In my quest to find interesting problems for my students, I have often gone back in time to articles from the past. I've just found one, and it has me a bit flummoxed…
"If a glass tube, 36 inches long, closed at top, be sunk perpendicularly into water, till its lower, or open end be 30 inches below the surface of the water,; how high will the water rise within the tube[,] the quicksilver in the common barometer at the same time standing at 29 1/2 inches?" (1798)

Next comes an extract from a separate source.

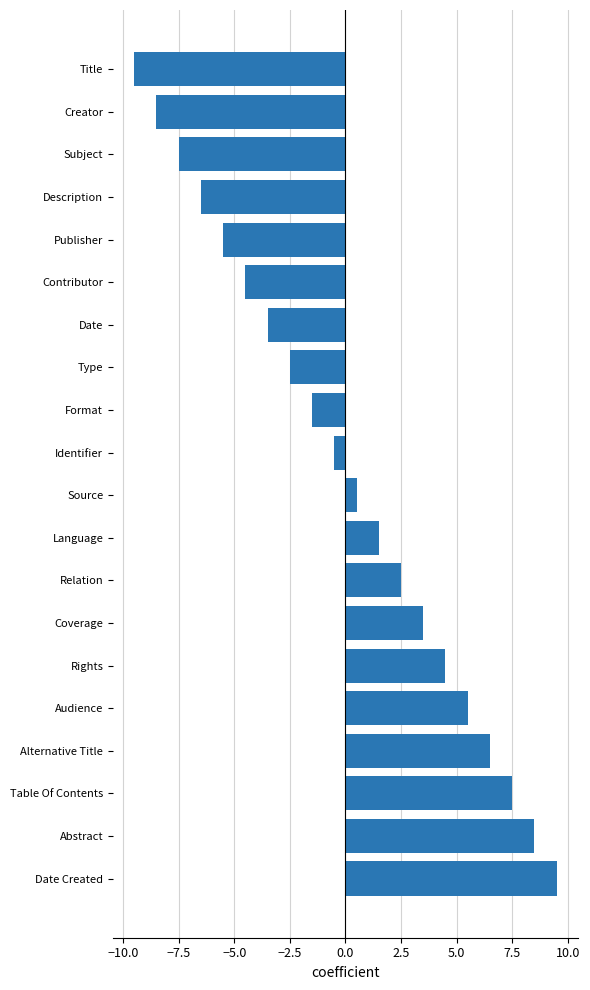

Reading top to bottom, extract all data points from this chart.

Title=-9.5	Creator=-8.5	Subject=-7.5	Description=-6.5	Publisher=-5.5	Contributor=-4.5	Date=-3.5	Type=-2.5	Format=-1.5	Identifier=-0.5	Source=0.5	Language=1.5	Relation=2.5	Coverage=3.5	Rights=4.5	Audience=5.5	Alternative Title=6.5	Table Of Contents=7.5	Abstract=8.5	Date Created=9.5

I realize that for such problems, the 'norm' in freshman physics is for a vacuum to be at the top of the tube -- now we have air in the upper portion exerting a pressure downward… In any event, I am struggling to arrive at the stated formulation, given in 1799:
"Let l=36 inches the length of the tube, b=30 inches the part immersed, x=the height of the water in the tube, and f=413 inches, the height of a column of water equal to the pressure of the atmosphere, when the quicksilver stands at 29 1/2 inches. Then, since the spaces occupied by the same quantity of air, are reciprocally as the compressing forces… (lf)/(l-x) +x = b + f, and x = 2.2654115 inches."
1. What is the "modern" law/principle that gives: "...the spaces occupied by the same quantity of air, are reciprocally as the compressing forces…"
2. Is there a way to formulate this problem in terms of hydrostatics for freshman physics -- I think it would be cool to show it to them, and maybe do the demo.